Saturday, May 30, 2009

Ups and Downs

Last night I was asked to walk a Survivor's Lap in the American Cancer Society's Relay for Life of Kent. It is the survivors that start the relay for the participants. I was honored to be able to walk with all the other purple-shirt wearing survivors. The survivors come in all shapes and sizes. There are grandparents, teenagers and everything in between. There was even a beautiful little 2 year old girl who was diagnosed at 11 weeks of age.

I am glad that I was able to participate. It was uplifting to see all of the survivors and to know that people really can win the battle. It was also wonderful to see all of the teams who have invested so much time and effort into fundraising and who are willing to camp in the middle of a football field in order to show the degree to which they support cancer research.

When I was first diagnosed in May of last year, I had two friends who had been diagnosed before me. Marty Hauer and Michael Cranstoun. We were all diagnosed with different types of cancer, at different stages and with different treatment plans, but somehow I still had this mental image of the 3 of us in the fight against cancer together. Unfortunately, Marty lost his fight and passed away in June. He was a true hero and left a beautiful wife and two wonderful children behind. Last night at the Relay event, I saw his wife and daughter. It is only the second time that I have seen them since he passed away. Though I was thrilled to see them, I was extremely saddened by the fact that cancer took away one of the truly great people in the world.

I also saw Michael and his family there.
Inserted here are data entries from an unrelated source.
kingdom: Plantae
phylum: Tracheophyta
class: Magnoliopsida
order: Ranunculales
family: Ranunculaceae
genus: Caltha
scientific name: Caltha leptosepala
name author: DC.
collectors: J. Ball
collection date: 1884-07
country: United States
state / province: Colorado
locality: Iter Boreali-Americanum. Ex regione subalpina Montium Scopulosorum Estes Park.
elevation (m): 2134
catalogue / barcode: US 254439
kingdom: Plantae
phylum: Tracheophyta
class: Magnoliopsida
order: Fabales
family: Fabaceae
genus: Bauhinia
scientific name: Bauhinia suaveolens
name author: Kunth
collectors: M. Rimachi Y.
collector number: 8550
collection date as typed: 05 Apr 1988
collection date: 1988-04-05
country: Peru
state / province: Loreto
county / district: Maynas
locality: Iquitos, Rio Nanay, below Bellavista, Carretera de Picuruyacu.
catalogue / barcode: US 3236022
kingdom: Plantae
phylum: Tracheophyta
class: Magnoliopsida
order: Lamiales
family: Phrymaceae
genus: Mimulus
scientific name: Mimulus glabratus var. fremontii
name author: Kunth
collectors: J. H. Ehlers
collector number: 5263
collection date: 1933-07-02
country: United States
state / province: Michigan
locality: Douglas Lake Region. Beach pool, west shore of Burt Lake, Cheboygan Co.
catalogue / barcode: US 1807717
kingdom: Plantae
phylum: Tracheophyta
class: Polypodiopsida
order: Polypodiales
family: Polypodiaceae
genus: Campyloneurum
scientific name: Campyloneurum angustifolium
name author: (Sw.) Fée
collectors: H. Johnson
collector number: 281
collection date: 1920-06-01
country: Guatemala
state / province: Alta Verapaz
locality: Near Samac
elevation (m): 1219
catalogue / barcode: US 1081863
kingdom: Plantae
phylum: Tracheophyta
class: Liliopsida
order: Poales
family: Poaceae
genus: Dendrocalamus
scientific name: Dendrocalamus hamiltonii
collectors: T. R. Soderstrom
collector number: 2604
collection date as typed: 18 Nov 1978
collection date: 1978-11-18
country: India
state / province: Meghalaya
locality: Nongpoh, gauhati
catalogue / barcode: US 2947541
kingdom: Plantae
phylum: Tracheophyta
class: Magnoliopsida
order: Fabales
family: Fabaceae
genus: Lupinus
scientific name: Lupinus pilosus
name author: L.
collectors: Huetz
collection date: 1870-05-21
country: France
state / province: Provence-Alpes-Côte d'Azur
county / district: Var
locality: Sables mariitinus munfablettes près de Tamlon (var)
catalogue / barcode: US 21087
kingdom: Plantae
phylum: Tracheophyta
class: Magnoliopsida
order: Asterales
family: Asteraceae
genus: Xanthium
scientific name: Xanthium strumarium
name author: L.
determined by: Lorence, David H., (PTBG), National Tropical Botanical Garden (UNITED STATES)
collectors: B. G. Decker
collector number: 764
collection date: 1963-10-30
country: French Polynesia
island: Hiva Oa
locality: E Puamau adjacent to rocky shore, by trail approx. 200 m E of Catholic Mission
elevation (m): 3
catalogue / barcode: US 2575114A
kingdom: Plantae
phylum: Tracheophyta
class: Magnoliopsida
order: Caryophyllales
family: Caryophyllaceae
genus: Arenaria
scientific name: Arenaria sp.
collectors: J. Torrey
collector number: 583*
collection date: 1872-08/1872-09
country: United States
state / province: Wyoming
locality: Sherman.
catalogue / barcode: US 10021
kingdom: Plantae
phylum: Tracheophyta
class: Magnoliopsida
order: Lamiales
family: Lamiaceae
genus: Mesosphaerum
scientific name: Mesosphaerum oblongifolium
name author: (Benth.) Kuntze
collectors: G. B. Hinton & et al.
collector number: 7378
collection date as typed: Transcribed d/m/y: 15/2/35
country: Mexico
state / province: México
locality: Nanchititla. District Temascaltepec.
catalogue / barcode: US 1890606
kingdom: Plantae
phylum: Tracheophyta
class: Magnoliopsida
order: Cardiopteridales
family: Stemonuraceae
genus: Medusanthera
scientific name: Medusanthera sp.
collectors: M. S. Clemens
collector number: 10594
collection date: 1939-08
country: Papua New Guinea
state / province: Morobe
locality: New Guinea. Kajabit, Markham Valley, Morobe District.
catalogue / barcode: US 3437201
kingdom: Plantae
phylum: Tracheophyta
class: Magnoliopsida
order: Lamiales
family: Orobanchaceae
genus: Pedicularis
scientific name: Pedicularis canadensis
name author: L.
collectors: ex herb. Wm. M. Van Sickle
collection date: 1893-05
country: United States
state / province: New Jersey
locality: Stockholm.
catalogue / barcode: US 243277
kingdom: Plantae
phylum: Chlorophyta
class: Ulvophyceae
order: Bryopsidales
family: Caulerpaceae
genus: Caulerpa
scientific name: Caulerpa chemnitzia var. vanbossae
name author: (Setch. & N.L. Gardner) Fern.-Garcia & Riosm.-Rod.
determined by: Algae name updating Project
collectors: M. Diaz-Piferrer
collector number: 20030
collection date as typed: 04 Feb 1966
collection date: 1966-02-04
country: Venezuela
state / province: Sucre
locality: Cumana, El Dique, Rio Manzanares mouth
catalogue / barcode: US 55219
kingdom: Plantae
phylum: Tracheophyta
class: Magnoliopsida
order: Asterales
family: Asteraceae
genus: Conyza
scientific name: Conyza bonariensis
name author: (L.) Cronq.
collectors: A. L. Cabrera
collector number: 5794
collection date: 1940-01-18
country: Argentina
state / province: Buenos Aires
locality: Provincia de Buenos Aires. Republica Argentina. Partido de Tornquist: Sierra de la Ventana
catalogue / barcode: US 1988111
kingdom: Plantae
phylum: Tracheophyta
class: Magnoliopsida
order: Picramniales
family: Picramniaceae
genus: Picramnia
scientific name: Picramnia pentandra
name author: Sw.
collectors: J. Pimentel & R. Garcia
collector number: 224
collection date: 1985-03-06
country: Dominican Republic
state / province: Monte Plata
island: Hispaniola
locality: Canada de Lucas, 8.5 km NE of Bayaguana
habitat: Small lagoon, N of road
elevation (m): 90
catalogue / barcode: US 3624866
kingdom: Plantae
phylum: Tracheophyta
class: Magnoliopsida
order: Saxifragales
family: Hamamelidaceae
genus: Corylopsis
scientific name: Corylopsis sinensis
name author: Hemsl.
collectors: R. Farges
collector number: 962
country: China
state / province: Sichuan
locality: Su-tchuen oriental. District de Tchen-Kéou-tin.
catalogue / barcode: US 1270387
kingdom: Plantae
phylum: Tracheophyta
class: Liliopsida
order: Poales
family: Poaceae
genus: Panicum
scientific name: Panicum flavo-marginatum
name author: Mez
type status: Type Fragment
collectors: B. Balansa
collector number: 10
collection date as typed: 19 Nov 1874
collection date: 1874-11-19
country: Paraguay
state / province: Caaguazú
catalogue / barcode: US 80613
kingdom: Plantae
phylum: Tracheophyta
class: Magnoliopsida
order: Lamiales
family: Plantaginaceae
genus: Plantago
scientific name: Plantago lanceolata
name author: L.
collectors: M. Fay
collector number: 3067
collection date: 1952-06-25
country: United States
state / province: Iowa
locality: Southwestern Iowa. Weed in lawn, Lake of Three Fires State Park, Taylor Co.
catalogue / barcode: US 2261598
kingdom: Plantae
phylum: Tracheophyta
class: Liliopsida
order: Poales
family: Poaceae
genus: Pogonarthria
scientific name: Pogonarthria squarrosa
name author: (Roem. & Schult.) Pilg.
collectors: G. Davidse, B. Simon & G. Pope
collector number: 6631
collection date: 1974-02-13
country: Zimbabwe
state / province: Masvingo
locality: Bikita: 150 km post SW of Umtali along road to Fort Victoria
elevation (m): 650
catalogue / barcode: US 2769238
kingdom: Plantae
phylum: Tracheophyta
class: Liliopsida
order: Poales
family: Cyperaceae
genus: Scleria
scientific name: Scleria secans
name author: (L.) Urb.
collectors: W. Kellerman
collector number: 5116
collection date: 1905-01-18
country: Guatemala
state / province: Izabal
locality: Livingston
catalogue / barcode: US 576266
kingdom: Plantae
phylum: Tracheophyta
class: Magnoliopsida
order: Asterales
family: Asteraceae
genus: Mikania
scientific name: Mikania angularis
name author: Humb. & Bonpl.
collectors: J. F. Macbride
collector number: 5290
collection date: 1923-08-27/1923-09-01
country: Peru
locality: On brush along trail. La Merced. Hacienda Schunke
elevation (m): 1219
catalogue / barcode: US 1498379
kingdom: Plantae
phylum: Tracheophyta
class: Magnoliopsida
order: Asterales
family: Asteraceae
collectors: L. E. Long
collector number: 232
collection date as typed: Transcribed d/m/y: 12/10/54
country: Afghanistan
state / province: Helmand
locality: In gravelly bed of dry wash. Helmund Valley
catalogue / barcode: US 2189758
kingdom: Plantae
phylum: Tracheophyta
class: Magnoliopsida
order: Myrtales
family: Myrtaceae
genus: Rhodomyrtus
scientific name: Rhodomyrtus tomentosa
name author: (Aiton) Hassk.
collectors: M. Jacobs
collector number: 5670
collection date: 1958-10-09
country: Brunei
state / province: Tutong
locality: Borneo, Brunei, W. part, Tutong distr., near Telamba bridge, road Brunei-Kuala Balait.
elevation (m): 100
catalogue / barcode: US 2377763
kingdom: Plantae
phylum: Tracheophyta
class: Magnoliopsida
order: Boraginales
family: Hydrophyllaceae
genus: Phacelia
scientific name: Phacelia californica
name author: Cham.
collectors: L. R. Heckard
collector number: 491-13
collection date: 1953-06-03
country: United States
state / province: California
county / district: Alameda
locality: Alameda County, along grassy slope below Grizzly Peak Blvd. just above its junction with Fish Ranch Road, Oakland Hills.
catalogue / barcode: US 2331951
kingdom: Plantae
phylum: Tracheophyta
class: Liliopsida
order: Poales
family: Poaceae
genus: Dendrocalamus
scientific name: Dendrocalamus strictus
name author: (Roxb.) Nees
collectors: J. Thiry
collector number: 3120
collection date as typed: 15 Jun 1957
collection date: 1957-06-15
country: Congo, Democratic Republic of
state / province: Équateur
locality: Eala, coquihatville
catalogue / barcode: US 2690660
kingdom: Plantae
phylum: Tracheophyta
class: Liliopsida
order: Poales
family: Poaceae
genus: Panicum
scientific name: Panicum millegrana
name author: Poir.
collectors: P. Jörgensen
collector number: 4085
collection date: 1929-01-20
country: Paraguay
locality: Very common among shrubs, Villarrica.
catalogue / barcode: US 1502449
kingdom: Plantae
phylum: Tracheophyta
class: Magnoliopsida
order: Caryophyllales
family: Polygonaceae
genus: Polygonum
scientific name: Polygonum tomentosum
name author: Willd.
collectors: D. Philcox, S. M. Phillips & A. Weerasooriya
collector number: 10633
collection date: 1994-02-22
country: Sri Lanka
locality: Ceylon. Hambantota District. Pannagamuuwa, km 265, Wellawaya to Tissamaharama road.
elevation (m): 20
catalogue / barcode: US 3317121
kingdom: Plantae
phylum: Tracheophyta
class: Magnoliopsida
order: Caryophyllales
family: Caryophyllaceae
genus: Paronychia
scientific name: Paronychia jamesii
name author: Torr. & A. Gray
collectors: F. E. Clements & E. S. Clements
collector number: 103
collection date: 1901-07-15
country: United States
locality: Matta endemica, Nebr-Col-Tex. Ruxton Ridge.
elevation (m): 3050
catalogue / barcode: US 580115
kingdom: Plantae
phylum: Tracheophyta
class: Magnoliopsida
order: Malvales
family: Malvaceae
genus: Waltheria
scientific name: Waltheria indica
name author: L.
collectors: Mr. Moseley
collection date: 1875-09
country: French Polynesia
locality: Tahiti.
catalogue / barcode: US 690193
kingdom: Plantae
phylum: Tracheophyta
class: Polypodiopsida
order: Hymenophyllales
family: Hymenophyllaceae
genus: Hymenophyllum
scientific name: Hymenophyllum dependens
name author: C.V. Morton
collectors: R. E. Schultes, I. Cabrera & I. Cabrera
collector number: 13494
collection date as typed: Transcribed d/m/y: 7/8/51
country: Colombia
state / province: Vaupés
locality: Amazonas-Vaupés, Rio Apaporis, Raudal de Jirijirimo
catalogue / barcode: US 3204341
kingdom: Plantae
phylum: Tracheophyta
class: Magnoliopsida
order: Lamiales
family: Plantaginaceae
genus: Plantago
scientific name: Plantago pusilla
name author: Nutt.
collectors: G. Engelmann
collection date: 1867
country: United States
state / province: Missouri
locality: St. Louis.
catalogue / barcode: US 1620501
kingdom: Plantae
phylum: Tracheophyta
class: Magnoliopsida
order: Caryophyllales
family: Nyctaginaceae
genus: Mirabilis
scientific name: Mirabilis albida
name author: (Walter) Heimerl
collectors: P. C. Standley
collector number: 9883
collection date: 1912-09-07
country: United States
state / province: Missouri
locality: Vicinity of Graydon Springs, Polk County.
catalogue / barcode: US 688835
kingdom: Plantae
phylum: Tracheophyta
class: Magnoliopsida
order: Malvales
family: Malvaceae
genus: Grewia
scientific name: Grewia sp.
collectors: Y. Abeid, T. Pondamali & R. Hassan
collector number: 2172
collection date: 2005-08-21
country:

His church has been extremely supportive of his journey and had a team of walkers at the event. Michael has a type of oral cancer that was completely unexpected. He does not have a family history of the disease and is not and has never been a tobacco user. He finished chemo and radiation just before I started last year and has been supportive and a good friend to me ever since.

I was happy to see Michael, his lovely wife and two great children there walking and helping to find a cure for cancer. I was saddened however to learn that what Michael suspected was a recurrence was confirmed. Not surprisingly, he has a range of emotions to go along with this diagnosis. I have a range of emotions for him as well; anger, fear, disbelief, but also hope, gratitude that he has such an amazing support system with his friends, family and church and maybe just a tiny bit of something close to relief. Not relief that his cancer has returned, but relief that someone finally diagnosed it correctly. It is never good to get a cancer diagnosis. But there is something to be said for knowing which dragon you must slay so you can properly prepare for the fight.

As darkness came last night, the participants lit luminarias that completely surrounded the field. Though it was a beautiful tribute to those who have lost their battle, those who have won their battle and those who continue to fight their battle, it was heartbreaking to have a visual reminder of how many people have had their lives in the balance because of cancer.

In the stands, the luminarias spelled out two words: HOPE and CURE. In memory of Marty, for Michael, for me and everyone else who is battling or has battled cancer, I will continue to hope for a cure. Maybe next year we can add another word....NOW.

I have included a link to Michael's blog to the left. I'm praying for you Michael.

1 comment:

Annie Searle said...

It's just so hard to see someone you care about set back like this. I did look at his site, and I will keep him close in my thoughts on Tuesday. You hang in there, Tracy.